Organized along product lines, the book will analyze many of the
original classes of structured assets, including mortgage- and
asset-backed securities and strips, as well as the newest
structured and synthetic instruments, including exchange-traded
funds, credit derivative-based collateralized debt obligations,
total return swaps, contingent convertibles, and insurance-linked
securities.
Two introductory chapters will outline the scope of the market,
key definitions, participant motivations/goals, economics of
structuring and synthetic replication, and the central "building
blocks" used in the creation of synthetic/structured assets
(including on-balance sheet assets and liabilities, derivatives,
shelf registration debt programs, private placements, trusts, and
special purpose entities). Eight product chapters will then examine
the main instruments of the marketplace: mortgage- and asset-backed
securities, stripped/reconstituted government securities,
collateralized debt obligations, structured notes, insurance-linked
securities, exchange-traded funds, convertible bond variations, and
derivatives/synthetic asset replication.
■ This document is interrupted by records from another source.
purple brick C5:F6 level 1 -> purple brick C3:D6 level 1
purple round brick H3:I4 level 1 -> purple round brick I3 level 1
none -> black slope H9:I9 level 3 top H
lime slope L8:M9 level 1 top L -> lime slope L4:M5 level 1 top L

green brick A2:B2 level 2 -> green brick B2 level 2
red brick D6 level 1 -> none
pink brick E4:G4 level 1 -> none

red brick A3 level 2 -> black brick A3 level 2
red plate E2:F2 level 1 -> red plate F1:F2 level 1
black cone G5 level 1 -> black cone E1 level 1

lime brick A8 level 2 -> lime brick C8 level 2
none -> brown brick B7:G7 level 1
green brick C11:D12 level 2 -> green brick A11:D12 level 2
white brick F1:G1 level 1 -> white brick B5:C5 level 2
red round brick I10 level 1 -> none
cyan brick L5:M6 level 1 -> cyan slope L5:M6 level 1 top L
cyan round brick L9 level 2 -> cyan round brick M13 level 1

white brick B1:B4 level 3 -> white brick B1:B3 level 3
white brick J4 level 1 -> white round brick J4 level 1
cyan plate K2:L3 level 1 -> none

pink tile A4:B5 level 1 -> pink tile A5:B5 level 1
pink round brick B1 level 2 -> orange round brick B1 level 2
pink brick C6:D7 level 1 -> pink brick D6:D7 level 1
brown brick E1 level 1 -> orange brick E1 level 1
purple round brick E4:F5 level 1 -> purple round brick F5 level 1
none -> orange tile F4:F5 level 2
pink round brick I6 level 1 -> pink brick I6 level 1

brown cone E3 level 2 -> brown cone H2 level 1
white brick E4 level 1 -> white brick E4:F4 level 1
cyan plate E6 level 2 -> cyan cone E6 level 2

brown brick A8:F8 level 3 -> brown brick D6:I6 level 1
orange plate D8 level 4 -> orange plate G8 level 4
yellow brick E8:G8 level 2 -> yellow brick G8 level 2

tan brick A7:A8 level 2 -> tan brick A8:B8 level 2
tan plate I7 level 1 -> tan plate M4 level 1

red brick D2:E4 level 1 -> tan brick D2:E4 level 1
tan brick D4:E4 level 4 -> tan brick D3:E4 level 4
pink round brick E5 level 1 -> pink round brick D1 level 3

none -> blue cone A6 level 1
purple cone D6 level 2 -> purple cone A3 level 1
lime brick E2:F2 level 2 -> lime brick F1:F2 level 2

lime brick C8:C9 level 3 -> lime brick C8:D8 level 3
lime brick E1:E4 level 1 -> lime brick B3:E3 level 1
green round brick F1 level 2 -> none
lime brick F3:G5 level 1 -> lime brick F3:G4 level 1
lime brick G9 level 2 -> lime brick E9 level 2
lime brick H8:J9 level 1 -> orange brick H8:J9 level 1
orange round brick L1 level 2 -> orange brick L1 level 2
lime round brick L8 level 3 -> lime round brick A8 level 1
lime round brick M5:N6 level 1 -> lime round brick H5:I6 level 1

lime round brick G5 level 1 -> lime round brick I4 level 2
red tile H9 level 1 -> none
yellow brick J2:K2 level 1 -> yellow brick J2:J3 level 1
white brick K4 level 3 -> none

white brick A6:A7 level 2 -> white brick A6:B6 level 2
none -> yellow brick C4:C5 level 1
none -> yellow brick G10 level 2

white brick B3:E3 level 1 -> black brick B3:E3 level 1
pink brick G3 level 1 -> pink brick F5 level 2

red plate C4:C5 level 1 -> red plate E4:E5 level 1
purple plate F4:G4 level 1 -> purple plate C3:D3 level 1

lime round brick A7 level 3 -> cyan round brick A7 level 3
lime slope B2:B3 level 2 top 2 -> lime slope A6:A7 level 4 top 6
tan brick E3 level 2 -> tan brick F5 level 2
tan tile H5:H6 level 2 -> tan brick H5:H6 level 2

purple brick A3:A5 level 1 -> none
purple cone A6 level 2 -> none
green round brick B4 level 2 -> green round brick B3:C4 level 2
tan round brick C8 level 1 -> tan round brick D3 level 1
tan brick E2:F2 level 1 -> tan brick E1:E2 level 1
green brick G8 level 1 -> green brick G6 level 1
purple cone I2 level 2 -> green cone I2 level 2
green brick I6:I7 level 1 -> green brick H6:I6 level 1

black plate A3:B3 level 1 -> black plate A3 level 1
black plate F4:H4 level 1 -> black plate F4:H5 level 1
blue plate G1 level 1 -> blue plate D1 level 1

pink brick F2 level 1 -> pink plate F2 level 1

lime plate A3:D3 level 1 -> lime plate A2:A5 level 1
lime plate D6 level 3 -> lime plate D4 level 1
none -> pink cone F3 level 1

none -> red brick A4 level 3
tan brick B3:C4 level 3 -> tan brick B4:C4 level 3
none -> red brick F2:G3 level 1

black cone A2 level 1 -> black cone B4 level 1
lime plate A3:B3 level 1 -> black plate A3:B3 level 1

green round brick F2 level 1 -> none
Each product chapter will
contain product descriptions, structural features (e. g. , trading
conventions, settlement), arbitrage/investment drivers, and various
worked examples and diagrams that emphasize practical investment
and risk applications; financial mathematics will be kept to a
minimum. A concluding chapter will review the essential risk,
legal, regulatory, and accounting features of synthetic and
structured assets in the world's major markets.